Hingga berita ini ditulis, Andrie Yunus masih menjalani perawatan intensif di Rumah Sakit Cipto Mangunkusumo untuk penanganan luka bakar yang dideritanya.
Kronologi Sebelum Penyerangan
Sebelum insiden terjadi, Andrie diketahui baru menyelesaikan perekaman siniar bertajuk “Remiliterisme dan Judicial Review di Indonesia” di kantor Yayasan Lembaga Bantuan Hukum Indonesia di Jakarta Pusat sekitar pukul 23.00 WIB.
Setelah kegiatan tersebut, Andrie sempat berhenti di sebuah stasiun pengisian bahan bakar umum (SPBU) di kawasan Cikini sebelum melanjutkan perjalanan pulang menggunakan sepeda motor.

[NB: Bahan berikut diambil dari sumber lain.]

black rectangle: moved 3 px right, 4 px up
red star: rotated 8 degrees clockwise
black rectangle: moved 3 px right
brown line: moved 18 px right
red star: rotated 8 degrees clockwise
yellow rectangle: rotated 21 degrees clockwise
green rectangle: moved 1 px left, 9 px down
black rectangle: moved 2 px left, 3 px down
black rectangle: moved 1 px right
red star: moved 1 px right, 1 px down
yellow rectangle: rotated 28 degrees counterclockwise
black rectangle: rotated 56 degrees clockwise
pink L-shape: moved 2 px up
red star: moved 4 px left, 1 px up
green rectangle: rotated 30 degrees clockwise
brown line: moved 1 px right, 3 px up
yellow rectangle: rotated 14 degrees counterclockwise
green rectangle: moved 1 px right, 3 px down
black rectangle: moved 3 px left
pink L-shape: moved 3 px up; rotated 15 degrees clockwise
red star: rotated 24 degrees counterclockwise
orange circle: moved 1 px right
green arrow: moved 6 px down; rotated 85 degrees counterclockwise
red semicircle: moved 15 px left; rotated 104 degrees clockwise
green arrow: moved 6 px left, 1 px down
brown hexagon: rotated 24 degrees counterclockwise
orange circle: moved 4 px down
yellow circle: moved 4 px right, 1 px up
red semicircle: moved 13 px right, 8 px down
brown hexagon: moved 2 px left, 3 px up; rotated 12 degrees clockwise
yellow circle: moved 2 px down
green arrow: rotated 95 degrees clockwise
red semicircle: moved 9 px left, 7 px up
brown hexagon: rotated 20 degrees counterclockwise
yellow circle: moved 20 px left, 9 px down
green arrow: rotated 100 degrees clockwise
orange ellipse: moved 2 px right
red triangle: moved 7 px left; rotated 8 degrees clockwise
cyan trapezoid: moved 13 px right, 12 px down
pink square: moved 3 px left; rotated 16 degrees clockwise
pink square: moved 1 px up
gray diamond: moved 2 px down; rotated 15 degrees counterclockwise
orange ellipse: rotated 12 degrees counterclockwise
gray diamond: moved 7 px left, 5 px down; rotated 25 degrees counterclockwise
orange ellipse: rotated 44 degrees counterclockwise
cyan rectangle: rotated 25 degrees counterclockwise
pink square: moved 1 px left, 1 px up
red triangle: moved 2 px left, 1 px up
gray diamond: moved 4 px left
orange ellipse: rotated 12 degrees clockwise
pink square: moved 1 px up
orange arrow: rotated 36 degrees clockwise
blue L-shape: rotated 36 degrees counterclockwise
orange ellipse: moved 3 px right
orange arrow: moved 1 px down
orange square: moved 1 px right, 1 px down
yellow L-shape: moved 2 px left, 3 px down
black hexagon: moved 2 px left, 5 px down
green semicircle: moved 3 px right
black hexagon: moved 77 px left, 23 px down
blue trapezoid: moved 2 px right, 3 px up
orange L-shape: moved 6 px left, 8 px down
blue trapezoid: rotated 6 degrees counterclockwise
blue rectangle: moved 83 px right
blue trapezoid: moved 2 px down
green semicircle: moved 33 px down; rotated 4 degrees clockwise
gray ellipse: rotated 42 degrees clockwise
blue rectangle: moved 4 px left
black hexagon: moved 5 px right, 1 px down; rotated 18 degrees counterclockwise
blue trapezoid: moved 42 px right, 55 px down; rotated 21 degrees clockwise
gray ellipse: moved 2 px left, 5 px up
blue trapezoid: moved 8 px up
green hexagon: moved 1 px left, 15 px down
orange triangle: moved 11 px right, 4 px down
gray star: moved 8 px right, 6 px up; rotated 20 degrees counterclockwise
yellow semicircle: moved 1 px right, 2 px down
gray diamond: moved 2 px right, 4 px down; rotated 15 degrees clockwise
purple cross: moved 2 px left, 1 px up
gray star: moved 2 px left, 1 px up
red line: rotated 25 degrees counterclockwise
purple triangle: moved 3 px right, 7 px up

Sekitar pukul 23.37 WIB, dua orang yang diduga laki-laki dengan sepeda motor matic mendekati korban. Tanpa peringatan, pelaku langsung menyiramkan cairan kimia berbahaya ke arah tubuh Andrie.
Pemerintah Diminta Usut Hingga Aktor Intelektual
Menanggapi kasus ini, Menteri Koordinator Bidang Hukum, HAM, Imigrasi dan Pemasyarakatan, Yusril Ihza Mahendra, menegaskan bahwa penyerangan terhadap Andrie Yunus merupakan ancaman serius terhadap nilai demokrasi dan perlindungan hak asasi manusia di Indonesia.
Yusril meminta aparat penegak hukum, khususnya Kepolisian Republik Indonesia, untuk mengusut kasus tersebut secara menyeluruh. Ia menekankan bahwa penyelidikan tidak boleh berhenti pada pelaku lapangan saja.
Menurutnya, pola serangan yang terjadi menunjukkan kemungkinan adanya perencanaan yang terorganisasi. Karena itu, aparat penegak hukum diminta mengungkap siapa aktor intelektual yang berada di balik aksi kekerasan tersebut.
Sorotan Internasional terhadap Perlindungan Aktivis HAM
Kasus penyiraman air keras terhadap Andrie Yunus kini menjadi sorotan internasional. Desakan dari Pelapor Khusus PBB memperlihatkan bahwa perlindungan terhadap pembela HAM di Indonesia menjadi perhatian komunitas global.
Penyelidikan yang transparan dan tuntas dinilai penting untuk memastikan keadilan bagi korban sekaligus menjaga komitmen Indonesia terhadap perlindungan hak asasi manusia.